Nigerian banks may be in the early stage of the next growth phase in the financial services sector which may last till the later part of the decade as a set of positive factors combine to improve financial inclusion in the economy. The earlier periods of growth for banks occurred in the mid-to-late 1980s when the financial sector started to account for a higher share of overall gross domestic product (GDP), and from mid-2004 to 2008 during and after the era of banking sector consolidation.
Some analysts say if Nigeria’s economy is transformed, with more lending to the real sector, a deeper level of financial inclusion, and a higher credit-to-GDP level, then all will benefit as a result, the consumer and borrower as well as the lender. The banks should then be able to command higher valuations leading to higher stock prices and equity capital.
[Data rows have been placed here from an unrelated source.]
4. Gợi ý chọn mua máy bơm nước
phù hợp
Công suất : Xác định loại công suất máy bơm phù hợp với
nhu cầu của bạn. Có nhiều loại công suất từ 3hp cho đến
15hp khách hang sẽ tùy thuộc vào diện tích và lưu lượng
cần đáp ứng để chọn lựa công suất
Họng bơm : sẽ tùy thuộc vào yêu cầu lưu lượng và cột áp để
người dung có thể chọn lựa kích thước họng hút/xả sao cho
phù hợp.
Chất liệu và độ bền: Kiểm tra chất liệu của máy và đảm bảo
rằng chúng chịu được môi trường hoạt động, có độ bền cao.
However, for this to materialise, the banks must begin to look at lending to real sector businesses as a profitable business model as opposed to their current fixation on fixed income assets.
The cumulative pretax earnings for the five Nigerian lenders (Zenith, Access, GTB, Sterling and ETI) who have released year end 2012 results rose 54.3 percent to N312.69 billion from N202.53 billion in the earlier period, in spite of the low level of risk asset creation.
Looking at the banks’ loan composition by sector exposure, lending to consumers stood at about 12 percent on average as at the third quarter of 2012. Home loans or mortgages were a negligible composition of loans for Nigerian banks. The reverse is the case for South African banks, which had home loans making up 32 percent of the total (according to SA Reserve Bank data) as at June 2012.
Credit extended by Nigerian banks to the private sector amounted to 37.2 percent of GDP at the end of 2011, compared to 77.54 percent in South Africa, according to World Bank data. The financial services sector contributed 3.45 percent to GDP in Nigeria for 2011, according to the National Bureau of Statistics (NBS), compared to 10.5 percent in South Africa, suggesting room for growth.
Analysts say retail product initiation coupled with strong leverage on IT will be critical in determining the sector’s growth going forward. Other catalysts for the next cycle of growth, according to analysts, include the resolution of the banking crises through AMCON (Asset Management Corporation of Nigeria), the successful privatisation of the power sector and a move towards stable inflation and, as a result, much lower interest rates.
Transnational Corp. of Nigeria Plc, one of the successful bid winners in the sale of PHCN assets, has outlined plans to raise N15 billion ($95 million) partly from banks for investment in its Ughelli Power Plant.
AMCON, a unique institution that combines buying non-performing loans (NPLs) with loan restructurings and recapitalising troubled financial institutions, has spent N5.6 trillion ($35.2 billion) to acquire non-performing loans.
Nigeria’s inflation rate which climbed to 9.5 percent in February, according to NBS data, accelerated from 9 percent in January, although it is still below the double-digits level.
Keeping inflation in single digits for a longer period of time will also be the basis for any meaningful credit expansion by banks in the long term. This is because making credit available will require banks to lend at real rates of return (at above the rate of inflation), which would make interest rates for loans unaffordable if double-digit inflation were to persist as has been the case in the past.